A minha sensibilidade estética (se assim se lhe pode chamar) nunca concordou com a obra de Van Gogh - para não mencionar que a reação fisiológica ao seu uso de cores complementares me deixa doente -, e não será por batalhar numa educação no realismo/ expressionismo/ surrealismo (como se isto do gosto individual fosse algum defeito) que passarei a admirar uma arte que vai contra tudo aquilo que aprecio. No entanto, parti para esta leitura com alguma expectativa de, ao menos, entender o homem por detrás da obra. Não esperava mudar de opinião, mas esperava mudar de entendimento. Se isso se verificou é coisa que julgo (mas duvido) ainda vir a amadurecer com o tempo...
Claro que a "loucura" de Van Gogh é infame e qualquer pessoa, ainda que nunca tenha empregado tempo a olhar para um quadro, já ouviu contar a história da orelha até à exaustão.

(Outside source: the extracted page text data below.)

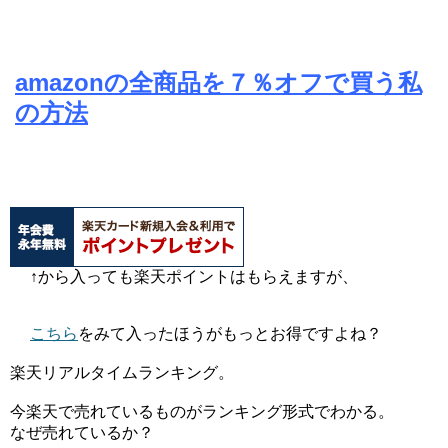
amazonの全商品を７％オフで買う私
の方法
↑から入っても楽天ポイントはもらえますが、
こちら
をみて入ったほうがもっとお得ですよね？
楽天リアルタイムランキング。
今楽天で売れているものがランキング形式でわかる。
なぜ売れているか？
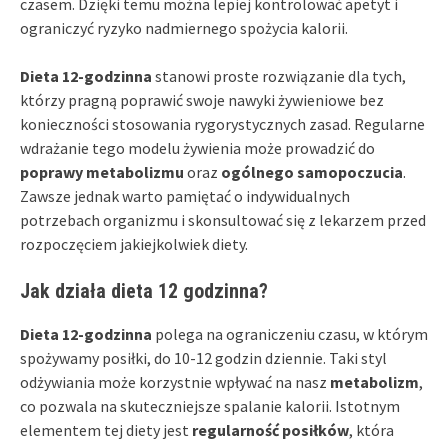
czasem. Dzięki temu można lepiej kontrolować apetyt i
ograniczyć ryzyko nadmiernego spożycia kalorii.
Dieta 12-godzinna
stanowi proste rozwiązanie dla tych,
którzy pragną poprawić swoje nawyki żywieniowe bez
konieczności stosowania rygorystycznych zasad. Regularne
wdrażanie tego modelu żywienia może prowadzić do
poprawy metabolizmu
oraz
ogólnego samopoczucia
.
Zawsze jednak warto pamiętać o indywidualnych
potrzebach organizmu i skonsultować się z lekarzem przed
rozpoczęciem jakiejkolwiek diety.
Jak działa dieta 12 godzinna?
Dieta 12-godzinna
polega na ograniczeniu czasu, w którym
spożywamy posiłki, do 10-12 godzin dziennie. Taki styl
odżywiania może korzystnie wpływać na nasz
metabolizm
,
co pozwala na skuteczniejsze spalanie kalorii. Istotnym
elementem tej diety jest
regularność posiłków
, która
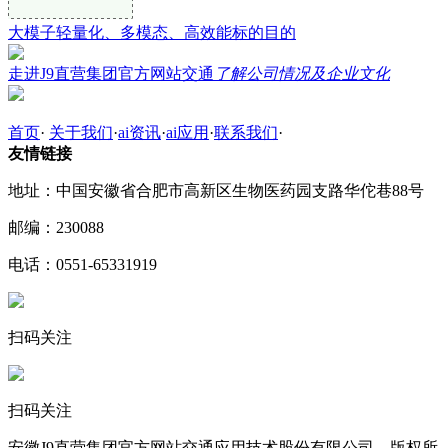
大模子轻量化、多模态、高效能标的目的
走进J9直营集团官方网站交通
了解公司情况及企业文化
首页
·
关于我们
·
ai资讯
·
ai应用
·
联系我们
·
友情链接
地址：中国安徽省合肥市高新区生物医药园支路华佗巷88号
邮编：230088
电话：0551-65331919
扫码关注
扫码关注
安徽J9直营集团官方网站交通应用技术股份有限公司 版权所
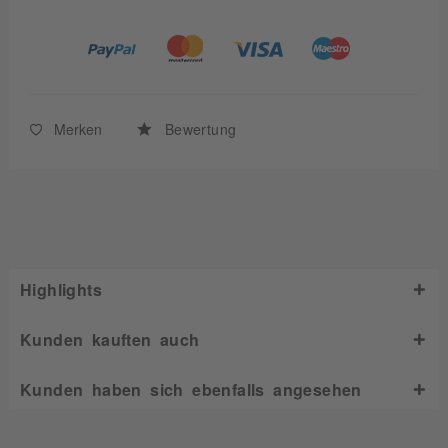
Merken
Bewertung
Highlights
Kunden kauften auch
Kunden haben sich ebenfalls angesehen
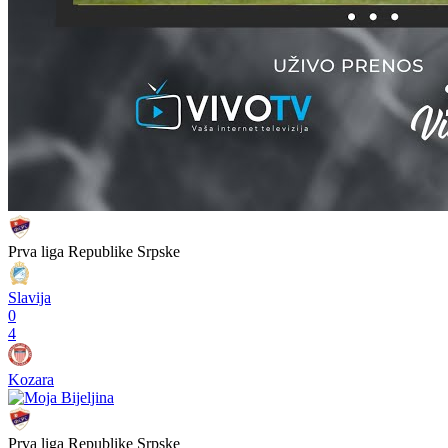
Prva liga Republike Srpske
Slavija
0
4
Kozara
Prva liga Republike Srpske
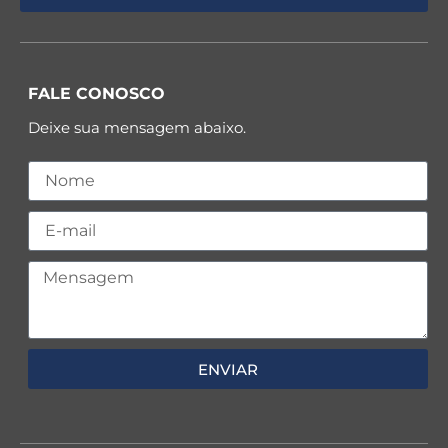
FALE CONOSCO
Deixe sua mensagem abaixo.
ENVIAR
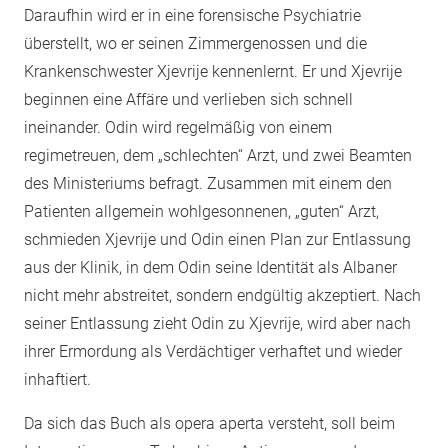
Daraufhin wird er in eine forensische Psychiatrie
überstellt, wo er seinen Zimmergenossen und die
Krankenschwester Xjevrije kennenlernt. Er und Xjevrije
beginnen eine Affäre und verlieben sich schnell
ineinander. Odin wird regelmäßig von einem
regimetreuen, dem „schlechten“ Arzt, und zwei Beamten
des Ministeriums befragt. Zusammen mit einem den
Patienten allgemein wohlgesonnenen, „guten“ Arzt,
schmieden Xjevrije und Odin einen Plan zur Entlassung
aus der Klinik, in dem Odin seine Identität als Albaner
nicht mehr abstreitet, sondern endgültig akzeptiert. Nach
seiner Entlassung zieht Odin zu Xjevrije, wird aber nach
ihrer Ermordung als Verdächtiger verhaftet und wieder
inhaftiert.
Da sich das Buch als opera aperta versteht, soll beim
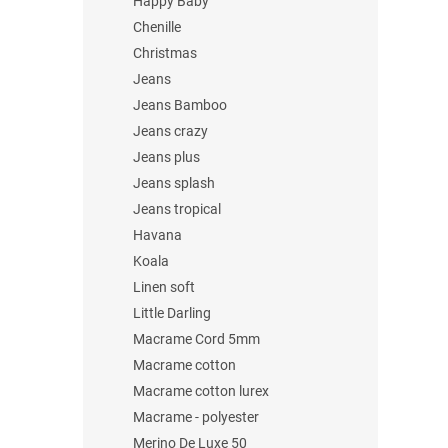
Happy Baby
Chenille
Christmas
Jeans
Jeans Bamboo
Jeans crazy
Jeans plus
Jeans splash
Jeans tropical
Havana
Koala
Linen soft
Little Darling
Macrame Cord 5mm
Macrame cotton
Macrame cotton lurex
Macrame - polyester
Merino De Luxe 50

Mesmo assim, este é o derradeiro momento que alimenta rios e rios de tinta (cada vez mais), pelo que não é de estranhar que Martin Gayford, uma sumidade no reino da (história da) arte, lhe tenha também pegado.

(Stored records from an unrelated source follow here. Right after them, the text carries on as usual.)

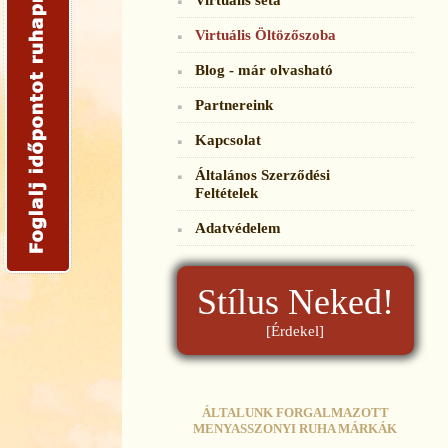
Virtuális Öltözőszoba
Blog - már olvasható
Partnereink
Kapcsolat
Általános Szerződési
Feltételek
Adatvédelem
Stílus Neked!
[Érdekel]
ÁLTALUNK FORGALMAZOTT
MENYASSZONYI RUHA MÁRKÁK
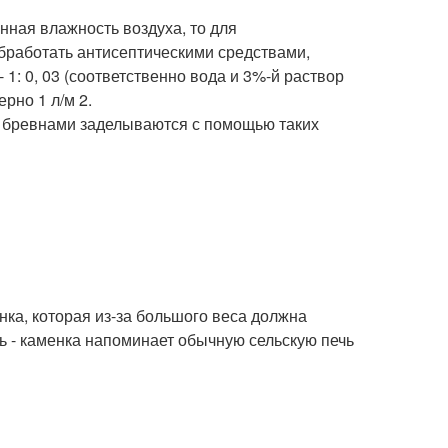
нная влажность воздуха, то для
бработать антисептическими средствами,
1: 0, 03 (соответственно вода и 3%-й раствор
рно 1 л/м 2.
у бревнами заделываются с помощью таких
нка, которая из-за большого веса должна
ь - каменка напоминает обычную сельскую печь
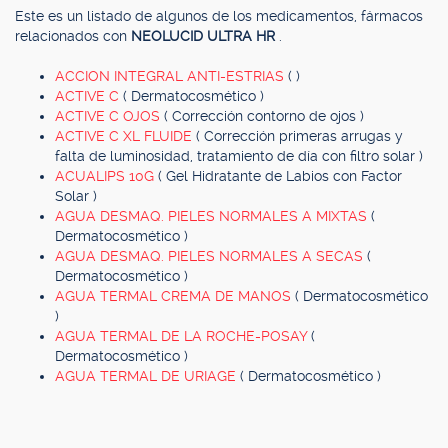
Este es un listado de algunos de los medicamentos, fármacos
relacionados con
NEOLUCID ULTRA HR
.
ACCION INTEGRAL ANTI-ESTRIAS
( )
ACTIVE C
( Dermatocosmético )
ACTIVE C OJOS
( Corrección contorno de ojos )
ACTIVE C XL FLUIDE
( Corrección primeras arrugas y
falta de luminosidad, tratamiento de día con filtro solar )
ACUALIPS 10G
( Gel Hidratante de Labios con Factor
Solar )
AGUA DESMAQ. PIELES NORMALES A MIXTAS
(
Dermatocosmético )
AGUA DESMAQ. PIELES NORMALES A SECAS
(
Dermatocosmético )
AGUA TERMAL CREMA DE MANOS
( Dermatocosmético
)
AGUA TERMAL DE LA ROCHE-POSAY
(
Dermatocosmético )
AGUA TERMAL DE URIAGE
( Dermatocosmético )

E como Gayford não é um biógrafo, per si, mas um historiador/crítico de arte, neste livro a vida de Van Gogh é particularmente relevante para entender a obra, e foi esse ponto de vista que me interessou imediatamente. No entanto, e embora até certo ponto cumpra com a premissa, o tom académico a par da novelização/romantização em que o autor empreende não funcionam em conjunto. Além disso, há várias inconsistências neste trabalho (nomeadamente com a legendagem, as notas etc), um uso absurdo de imagens a preto e branco, e sem qualquer definição, para dar a conhecer dois pintores cuja marca é a cor, e uma perigosa incursão do autor nos meandros da medicina - defendendo um diagnóstico em detrimento de outro, como um especialista.
À parte tudo isto, a combinação Van Gogh/Gauguin só veio piorar as coisas e oferecer um contexto de bordel, álcool e alucinação que explicam demasiado bem duas carreiras feitas em estreita cumplicidade.
Porque a realidade é que tratamos aqui de dois homens decadentes, beberrōes, imaturos, belicosos e obcecados com prostitutas (galante e literalmente compradas a porcos - como as restantes mulheres); dois artistas moldados por um tempo em que a dicotomia mulher virgem (esposa) /prostituta (amante) eram binóminos perfeitamente naturais; quando explorar o homem trabalhador se começava a tornar uma afronta à dignidade humana, mas explorar as mulheres fazia parte do dia a dia. Verdade seja dita que Van Gogh é dos dois artistas/homens o mais humano, mas nem isso o salva de uma fixação perfeitamente aviltante perante os prostíbulos de que se serve como método higiénico(!).
Ok, e então se são opções de vida questionáveis? Como afetam tudo o resto?
É aqui que tendo a resvalar para a doutrinação , ainda que sem querer, já que, a partir do momento em que se plasmam numa obra, todos os elementos de um percurso particular são de peso. Sobretudo quando se defende uma história da arte holística, a qual obriga a uma leitura das obras à luz de contextos de vida pessoal e social indissociáveis do valor final de qualquer trabalho.
E foi aqui, uma vez mais, que A Casa Amarela me trouxe: continuo a não gostar da obra, e agora também não gosto das criaturas que foram Vincent Van Gogh e o seu amigo Paul Gauguin, e não gosto da pessoa evangelizadora que saiu desta leitura. Claro que aprendi que me fartei sobre todas as correlações entre meio, personalidade, eventos e arte produzida por estes dois homens, mas foi outro dos casos em que tanto revirei os olhos que corri o franco risco de ficar estrábica.